BUT, when the word "diverging" is used, it means that it is increasing (decreasing) without bound which means diverging to infinity.
As for your example, this is PRECISELY the reason everything is proved in math. In sciences (including math) some of the results are "obvious" and intuitive. Others however are competely unintuitive and that is why we must prove if the series converges or not and if yes to what value.
I mean here is another example. The series 1/n seems like it would converge (because the individual terms) are strictly decreasing BUT the series does diverge.
There are other possibilities however. For example, the sequence sin(n). It is NOT divergin because it is bounded from above (+1) and below (-1) but as n goes to infinity, this sequence doesn't converge either because it is constantly oscillating.

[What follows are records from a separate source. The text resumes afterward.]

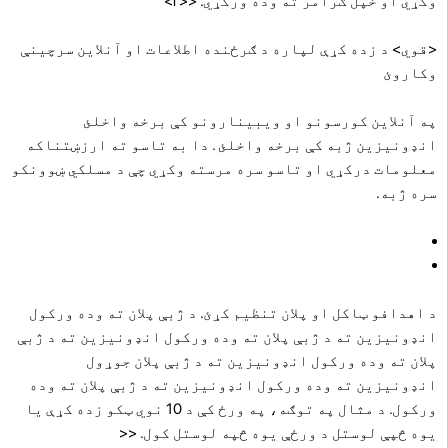
وکړي او خپل ګرامر ته وده ورکړي.
<< l>
<قوي> د زده کړې لپاره د ګرځنده اطلاعات او آنلاین سرچینې
وکاروئ
په آنلاین کورسونو او ویبینارونو کې برخه واخلئ
انډونیزین ژبه کې برخه واخلئ . دا به تاسو ته ارزښتناکه
معلومات درکړي او تاسو سره مرسته وکړي چې د مسلکي ښوونکو
سره ژبه.
د اهدافو ټاکل او پلان تنظیم کړئ.
د ژبې پلان ته وده ورکول
انډونیزین ته د ژبې پلان ته وده ورکول انډونیزین ته د ژبې
پلان ته وده ورکول انډونیزین ته د ژبې پلان جوړول
انډونیزین ته وده ورکول انډونیزین ته د ژبې پلان ته وده
ورکول. د مثال په توګه، په ورځ کې د 10 نوي ټکو زده کړې یا
یوه څپې لوستل د ورځې یوه څپه لوستل کول.
<<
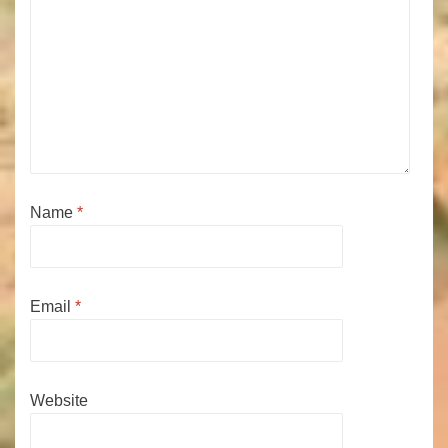
Name
*
Email
*
Website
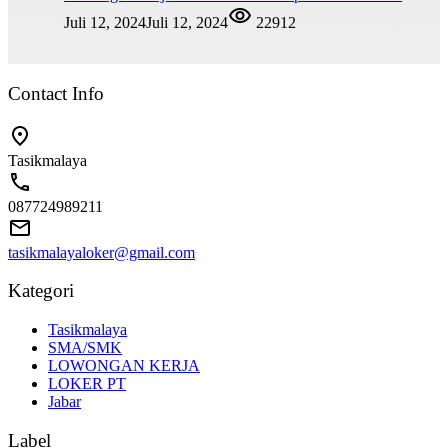
Juli 12, 2024
Juli 12, 2024
22912
Contact Info
Tasikmalaya
087724989211
tasikmalayaloker@gmail.com
Kategori
Tasikmalaya
SMA/SMK
LOWONGAN KERJA
LOKER PT
Jabar
Label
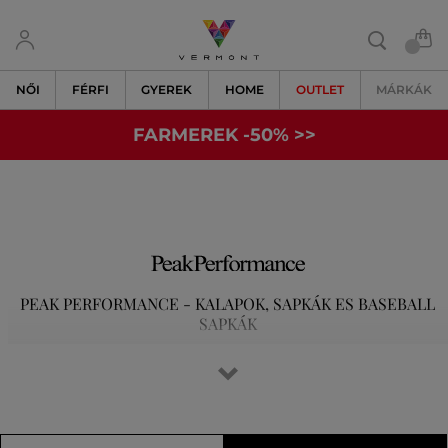
NŐI
FÉRFI
GYEREK
HOME
OUTLET
MÁRKÁK
FARMEREK -50% >>
PEAK PERFORMANCE - KALAPOK, SAPKÁK ES BASEBALL
SAPKÁK
Egész évben sportolunk, és szívesen vesszük a
legkülönfélébb kihívásokat a síelés, a futás, a golf vagy a
magashegyi túrák során. Tisztában vagyunk vele, hogy az
elsőosztályú felszerelés jelenti a siker kulcsát. Egyre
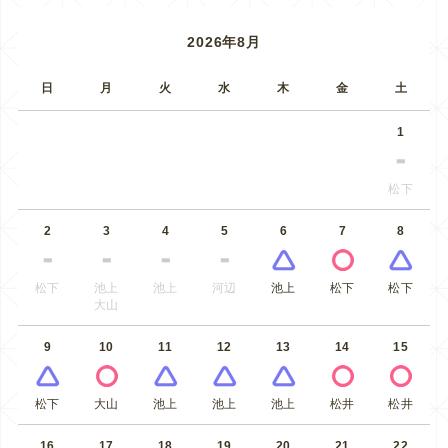
2026年8月
日
月
火
水
木
金
土
1
松下
2
3
4
5
6
7
8
松下
池上
池上
河辺
池上
松下
松下
大山
9
10
11
12
13
14
15
松下
大山
池上
池上
池上
松井
松井
16
17
18
19
20
21
22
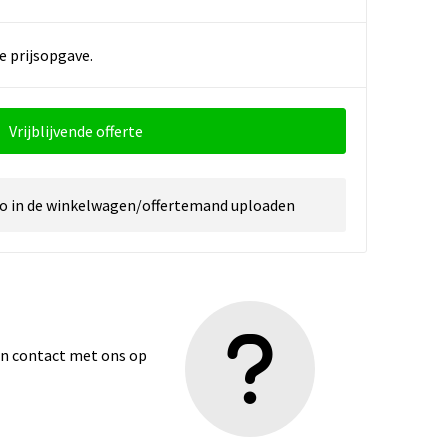
e prijsopgave.
Vrijblijvende offerte
go in de winkelwagen/offertemand uploaden
dan contact met ons op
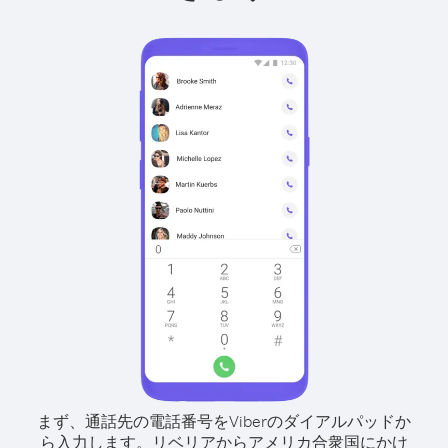
まず、通話先の電話番号をViberのダイアルパッドか
ら入力します。
リベリアからアメリカ合衆国にかけ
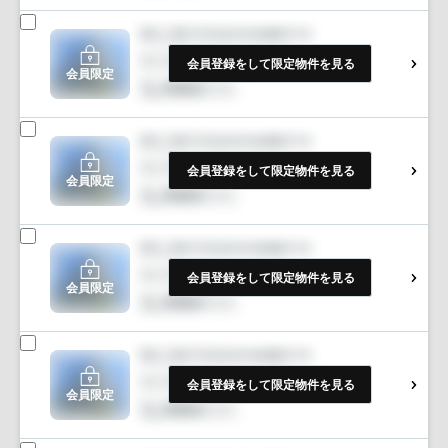
会員登録をして限定物件を見る
会員限定
会員登録をして限定物件を見る
会員限定
会員登録をして限定物件を見る
会員限定
会員登録をして限定物件を見る
会員限定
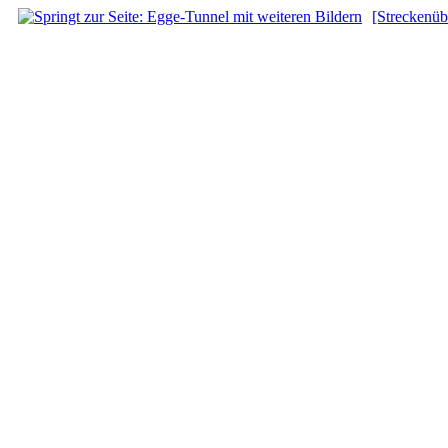
[Streckenüb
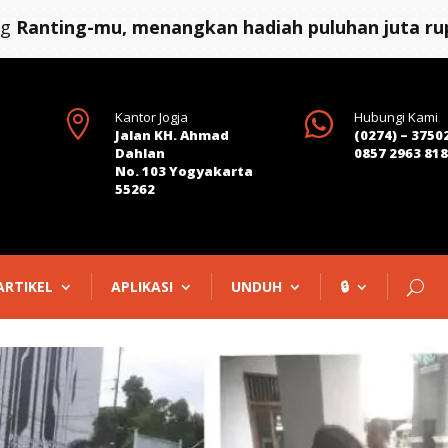
ng
Ranting-mu, menangkan hadiah puluhan juta rup

Kantor Jogja

Hubungi Kami
Jalan KH. Ahmad
(0274) – 3750
Dahlan
0857 2963 81
No. 103 Yogyakarta
55262
ARTIKEL
APLIKASI
UNDUH
🔒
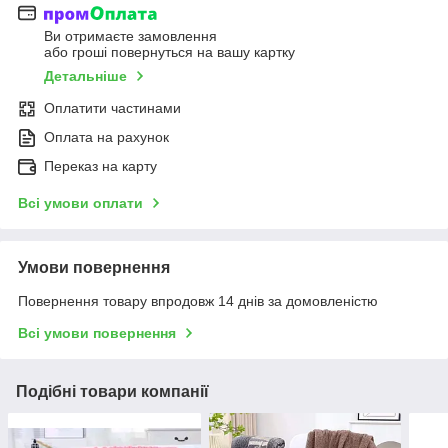
Ви отримаєте замовлення
або гроші повернуться на вашу картку
Детальніше
Оплатити частинами
Оплата на рахунок
Переказ на карту
Всі умови оплати
Умови повернення
Повернення товару впродовж 14 днів за домовленістю
Всі умови повернення
Подібні товари компанії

Convergence and divergence are not the only possibilities. For the case of sin(n) above, we just say that the limit doesn't exist.
2006-09-16 08:03:53 · answer #3 · answered by The Prince 6 · 0⤊ 1⤋
You are getting a lot of wrong answers here. it is quite possible for a series to diverge but have the partial sums not go to infinity. just consider
sum (-1)^n.
This series has partial sums are 1,0,1,0,1,0...
which is a sequence that does not converge, so the series diverges. However, the partial sums do not go to infinity. Sorry Wilhelm, you are wrong here. The sum of sin(n) *diverges*.
In your example, when x=1, the series *does* converge and, in fact, it converges to ln(2). However, to *prove* this is not so easy. It does not follow from the usual versions of Taylor's theorem.
2006-09-16 08:29:25 · answer #4 · answered by mathematician 7 · 2⤊ 0⤋
Yes, a divergent series is defined as one that doesn't approach a finite number but goes on increasing in magnitude and approaching infinity.
Hence, all diverging series always diverge to + or -infinity
2006-09-16 07:05:36 · answer #5 · answered by Anonymous · 0⤊ 1⤋